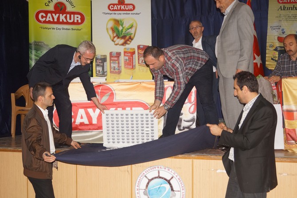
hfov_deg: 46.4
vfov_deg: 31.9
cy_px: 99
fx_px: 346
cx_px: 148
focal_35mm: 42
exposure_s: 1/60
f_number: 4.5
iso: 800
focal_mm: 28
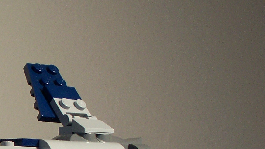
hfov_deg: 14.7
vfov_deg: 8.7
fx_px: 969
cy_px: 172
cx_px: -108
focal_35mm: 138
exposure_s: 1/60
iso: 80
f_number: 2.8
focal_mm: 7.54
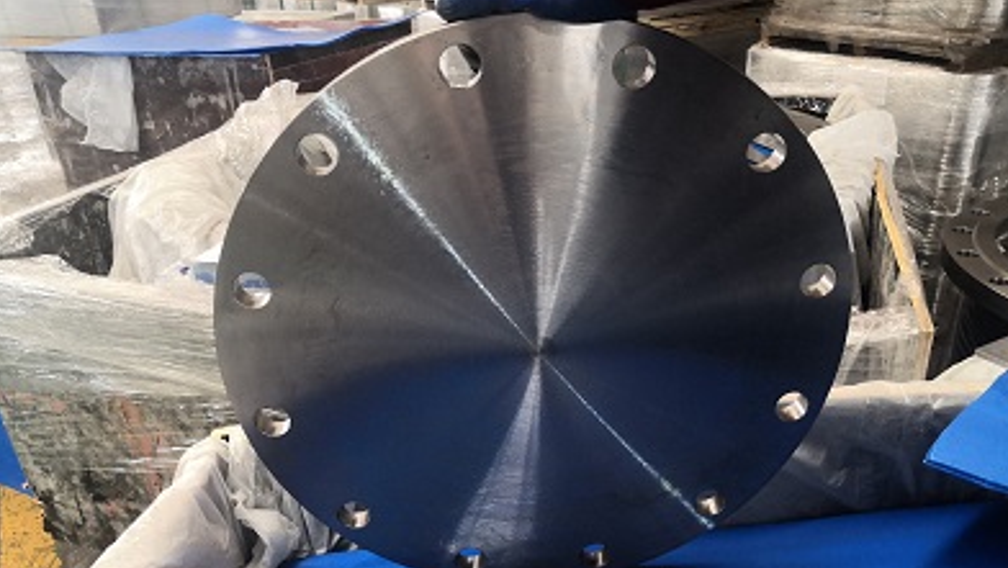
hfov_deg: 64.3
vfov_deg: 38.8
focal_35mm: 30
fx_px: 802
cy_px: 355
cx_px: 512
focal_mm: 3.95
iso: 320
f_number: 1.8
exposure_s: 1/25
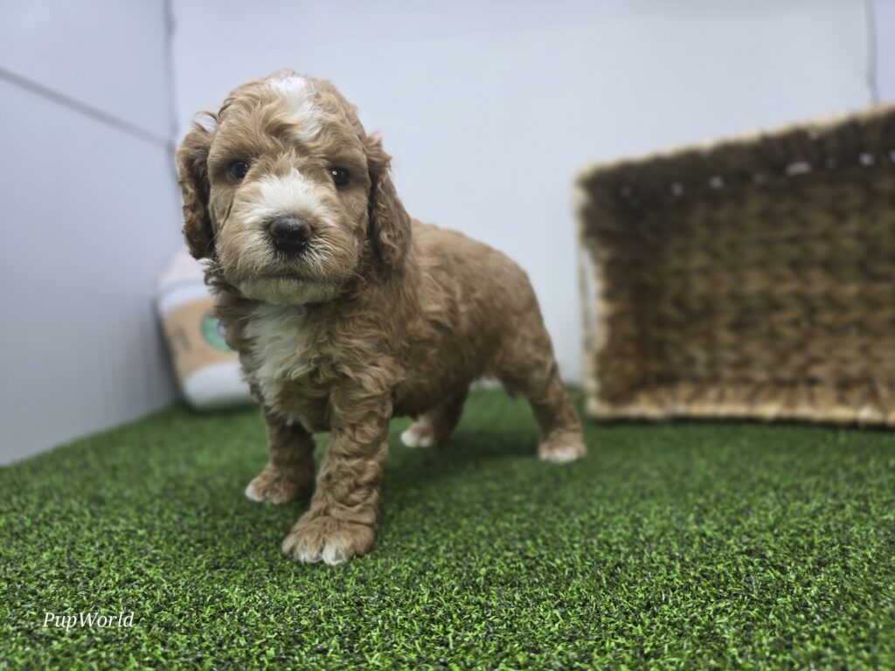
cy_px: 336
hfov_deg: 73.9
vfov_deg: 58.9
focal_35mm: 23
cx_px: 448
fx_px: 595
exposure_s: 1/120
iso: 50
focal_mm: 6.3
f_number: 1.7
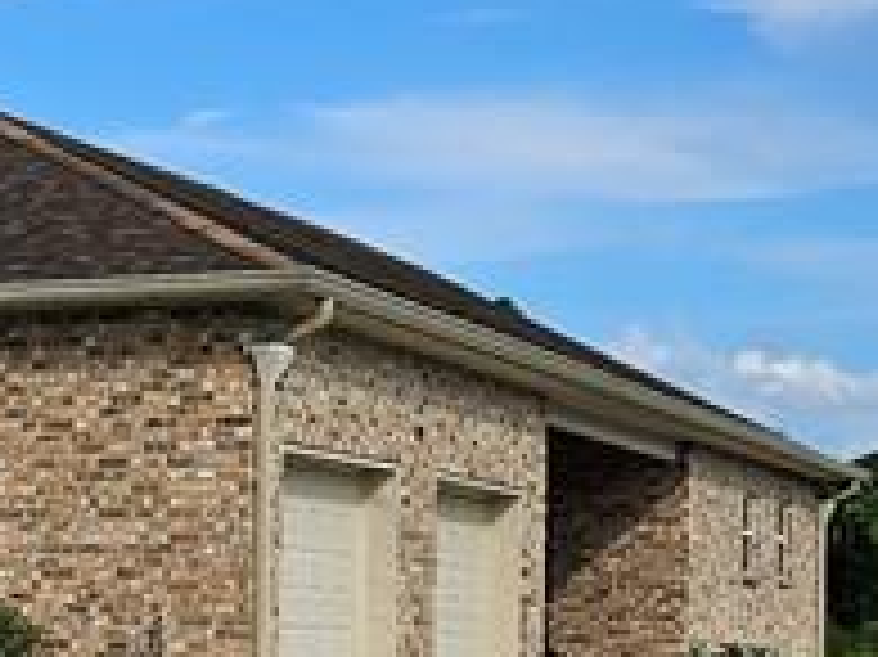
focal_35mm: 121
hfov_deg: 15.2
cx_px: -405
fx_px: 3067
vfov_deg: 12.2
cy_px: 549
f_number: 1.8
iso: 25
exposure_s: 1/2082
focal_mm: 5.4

────────────────

Prompt: Pictures in the records above should not be copied. Repeat everything else exactly.

Exercise response:
hfov_deg: 46.4
vfov_deg: 31.9
cy_px: 99
fx_px: 346
cx_px: 148
focal_35mm: 42
exposure_s: 1/60
f_number: 4.5
iso: 800
focal_mm: 28
hfov_deg: 14.7
vfov_deg: 8.7
fx_px: 969
cy_px: 172
cx_px: -108
focal_35mm: 138
exposure_s: 1/60
iso: 80
f_number: 2.8
focal_mm: 7.54
hfov_deg: 64.3
vfov_deg: 38.8
focal_35mm: 30
fx_px: 802
cy_px: 355
cx_px: 512
focal_mm: 3.95
iso: 320
f_number: 1.8
exposure_s: 1/25
cy_px: 336
hfov_deg: 73.9
vfov_deg: 58.9
focal_35mm: 23
cx_px: 448
fx_px: 595
exposure_s: 1/120
iso: 50
focal_mm: 6.3
f_number: 1.7
focal_35mm: 121
hfov_deg: 15.2
cx_px: -405
fx_px: 3067
vfov_deg: 12.2
cy_px: 549
f_number: 1.8
iso: 25
exposure_s: 1/2082
focal_mm: 5.4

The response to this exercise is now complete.